= 対象の文章 =

これは私が黒で指しても良いかもしれないと注目していた手です。黒のピースは一見するとどれも活動的に思えますが、b7 の弱さをつくのが白のアイディアとなります。
9. Be2 Nbd7 10. Qb3 Bxc3+ 11. Qxc3 c5?!
これは少しやりすぎではないかというのが私の見解です。研究していた手は11... c6 12. Nd2 Ne4 13. Bxd8 Nxc3 14. bxc3 Rfxd8 から、Nd2-Nf1-Ng3 とマヌーバリングするもので、Grischuk の実戦を見ていました。本譜では黒はポーンを取り返すのが難しいうえ、ポーンストラクチャーも悪くなってしまいます。12. dxc5 Ne4 13. Bxd8 Nxc3 14. Be7!
上記の変化と違いc5 でポーンを貰っている白は、d6 ポーンを生かすべくビショップを退きます。e2 でのビショップナイト交換は白にとって問題ではなく、Ke1-Ke2, Nf3-Nd4, Rh1-Rc1 というセットアップがスムーズにできれば、ポーンアップとd4 のマスのコントロールで大きなアドバンテージがあるでしょう。

= 課題の詳細 =
チェスの解説文を、一字も変えずに全文書き写す。 この後に続く行は、この作業には関係しない。

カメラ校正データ

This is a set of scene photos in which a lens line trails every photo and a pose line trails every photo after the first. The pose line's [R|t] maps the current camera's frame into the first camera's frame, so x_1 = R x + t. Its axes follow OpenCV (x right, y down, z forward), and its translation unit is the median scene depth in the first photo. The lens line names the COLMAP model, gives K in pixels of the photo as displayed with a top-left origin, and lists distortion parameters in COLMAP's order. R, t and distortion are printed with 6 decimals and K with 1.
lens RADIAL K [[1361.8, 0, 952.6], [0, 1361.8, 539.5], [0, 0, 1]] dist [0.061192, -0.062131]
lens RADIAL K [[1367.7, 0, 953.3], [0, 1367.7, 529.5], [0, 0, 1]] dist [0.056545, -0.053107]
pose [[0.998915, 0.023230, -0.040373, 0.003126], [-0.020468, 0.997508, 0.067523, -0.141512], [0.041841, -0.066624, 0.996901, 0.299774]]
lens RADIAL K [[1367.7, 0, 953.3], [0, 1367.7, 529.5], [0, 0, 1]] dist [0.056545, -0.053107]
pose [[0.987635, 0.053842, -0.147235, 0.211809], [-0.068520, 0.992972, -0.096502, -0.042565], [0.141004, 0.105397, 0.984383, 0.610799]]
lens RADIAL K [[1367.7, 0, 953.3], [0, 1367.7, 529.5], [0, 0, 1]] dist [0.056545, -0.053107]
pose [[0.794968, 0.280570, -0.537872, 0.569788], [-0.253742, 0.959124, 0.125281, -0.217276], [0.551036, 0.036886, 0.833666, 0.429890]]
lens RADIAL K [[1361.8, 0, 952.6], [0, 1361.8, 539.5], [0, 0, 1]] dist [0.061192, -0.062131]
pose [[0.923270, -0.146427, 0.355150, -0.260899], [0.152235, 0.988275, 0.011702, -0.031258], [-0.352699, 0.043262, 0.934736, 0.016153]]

= 演習の結果 =
これは私が黒で指しても良いかもしれないと注目していた手です。黒のピースは一見するとどれも活動的に思えますが、b7 の弱さをつくのが白のアイディアとなります。
9. Be2 Nbd7 10. Qb3 Bxc3+ 11. Qxc3 c5?!
これは少しやりすぎではないかというのが私の見解です。研究していた手は11... c6 12. Nd2 Ne4 13. Bxd8 Nxc3 14. bxc3 Rfxd8 から、Nd2-Nf1-Ng3 とマヌーバリングするもので、Grischuk の実戦を見ていました。本譜では黒はポーンを取り返すのが難しいうえ、ポーンストラクチャーも悪くなってしまいます。12. dxc5 Ne4 13. Bxd8 Nxc3 14. Be7!
上記の変化と違いc5 でポーンを貰っている白は、d6 ポーンを生かすべくビショップを退きます。e2 でのビショップナイト交換は白にとって問題ではなく、Ke1-Ke2, Nf3-Nd4, Rh1-Rc1 というセットアップがスムーズにできれば、ポーンアップとd4 のマスのコントロールで大きなアドバンテージがあるでしょう。